We are under contract to buy a condo. Closing is in two weeks. Yesterday my company laid off 50 people including me. I can’t get the loan now. Does the seller get to keep my $5,000 earnest money even though it’s not my fault?
Asked by Trina | San Diego, CA| 04-22-2026| 7 views|Finance & Legal Info|Updated 1 day ago
I’m really sorry you’re going through that, that’s a tough situation, especially this close to closing.
The good news is that in many cases, you may still have a way out without losing your earnest money. Most purchase contracts include a financing contingency, which is designed to protect you if you’re unable to secure your loan. Since losing your job directly affects your ability to qualify, this often falls within that protection.
The key question is whether your financing contingency is still in place and hasn’t been removed.
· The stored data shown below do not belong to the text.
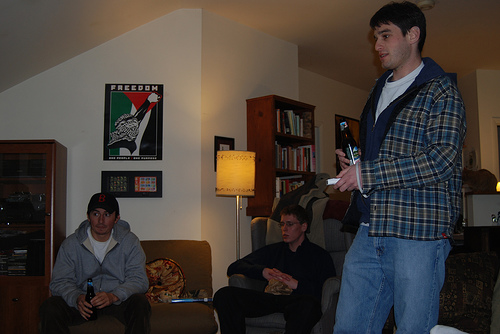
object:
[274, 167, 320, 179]
shelf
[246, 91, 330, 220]
book case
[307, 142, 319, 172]
book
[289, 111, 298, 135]
book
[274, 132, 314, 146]
shelf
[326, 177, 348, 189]
control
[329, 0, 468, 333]
man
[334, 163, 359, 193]
hand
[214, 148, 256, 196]
lamp shade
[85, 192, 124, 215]
cap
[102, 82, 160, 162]
art decor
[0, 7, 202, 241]
wall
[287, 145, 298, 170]
book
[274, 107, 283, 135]
book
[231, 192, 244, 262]
pole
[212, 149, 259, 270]
lamp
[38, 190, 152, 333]
man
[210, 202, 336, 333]
man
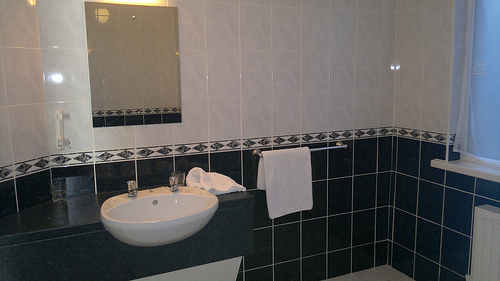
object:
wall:
[0, 1, 499, 281]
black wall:
[0, 137, 491, 281]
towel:
[184, 168, 247, 194]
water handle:
[126, 180, 138, 196]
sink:
[96, 185, 220, 248]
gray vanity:
[3, 188, 256, 280]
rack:
[242, 138, 351, 161]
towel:
[256, 146, 315, 221]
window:
[432, 0, 497, 186]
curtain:
[450, 0, 500, 166]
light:
[85, 0, 174, 7]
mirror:
[83, 1, 182, 129]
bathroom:
[0, 0, 495, 278]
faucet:
[167, 170, 186, 192]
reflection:
[87, 1, 181, 131]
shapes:
[266, 135, 292, 147]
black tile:
[3, 136, 499, 280]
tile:
[0, 0, 499, 281]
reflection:
[45, 71, 68, 87]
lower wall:
[0, 3, 499, 281]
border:
[0, 128, 462, 183]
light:
[46, 67, 71, 90]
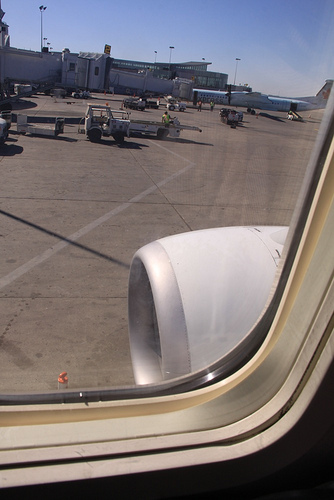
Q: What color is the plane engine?
A: Silver.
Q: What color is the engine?
A: White.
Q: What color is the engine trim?
A: Silver.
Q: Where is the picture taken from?
A: Airplane.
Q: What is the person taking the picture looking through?
A: Airplane window.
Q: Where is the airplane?
A: Airport.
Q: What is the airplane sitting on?
A: Grey asphalt.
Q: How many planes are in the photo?
A: Two.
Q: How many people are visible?
A: Three.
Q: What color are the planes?
A: White.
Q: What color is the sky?
A: Blue.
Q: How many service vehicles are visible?
A: One.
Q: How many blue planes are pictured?
A: 1.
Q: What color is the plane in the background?
A: Blue.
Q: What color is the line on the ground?
A: White.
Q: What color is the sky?
A: Blue.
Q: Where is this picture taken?
A: Airport.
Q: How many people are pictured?
A: 3.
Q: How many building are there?
A: One.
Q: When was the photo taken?
A: Day time.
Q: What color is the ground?
A: Gray.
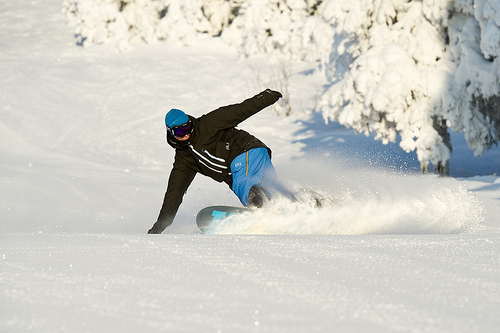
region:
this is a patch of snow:
[58, 107, 88, 132]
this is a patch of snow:
[278, 277, 311, 302]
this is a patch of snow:
[23, 267, 45, 303]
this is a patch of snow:
[86, 272, 146, 320]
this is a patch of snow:
[212, 275, 289, 310]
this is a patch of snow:
[75, 58, 96, 143]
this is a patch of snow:
[318, 165, 349, 256]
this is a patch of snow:
[288, 190, 399, 260]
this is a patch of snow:
[70, 61, 156, 117]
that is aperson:
[161, 97, 280, 214]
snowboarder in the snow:
[122, 75, 347, 252]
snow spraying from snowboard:
[300, 187, 460, 244]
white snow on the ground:
[41, 245, 262, 311]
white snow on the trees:
[358, 29, 443, 126]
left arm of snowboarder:
[223, 86, 289, 123]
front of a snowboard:
[196, 197, 251, 239]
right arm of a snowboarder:
[148, 162, 193, 244]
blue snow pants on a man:
[220, 143, 295, 205]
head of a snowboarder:
[150, 103, 199, 148]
If it’s active, you may be able to cancel and have your $5,000 earnest money returned.
If that contingency has already been removed, things can get more complicated. While the contract is written with the intent to protect situations like this, there’s also an expectation that both parties follow the spirit of the agreement. If certain actions or timing lead to financial harm for the seller, they may try to claim your deposit or even pursue additional damages.
This is where it can shift into a legal issue. If both parties don’t agree on how to handle the cancellation, it may come down to interpretation of the contract and applicable law.
I would strongly recommend speaking with your agent and lender immediately, and also seeking legal advice so you fully understand your rights and exposure. Acting quickly and getting proper guidance will give you the best chance of protecting yourself and your deposit.
Hi Trina
Sorry to hear of the loss of your job!
I would speak to your realtor immediately! I've had a similar situation with a buyer in the past. Here in Floride, typically the buyer is allowed their earnest money returned if they cannot get the loan. I would absolutely get a denial letter from your lender as soon as possible. That should help. Best of luck!
Hi Trina! I'm very sorry to hear that.
You need to touch base with your agent and/or attorney immediately. California has some of the strongest buyer protections in the country. If you used the California Residential Purchase Agreement, then it has uses an Active Removal basis for financing contingency. If you didn't use the Cal RPA you may still be protected. Getting a Loan Denial letter from your lender is key, get one of those right away! Good Luck!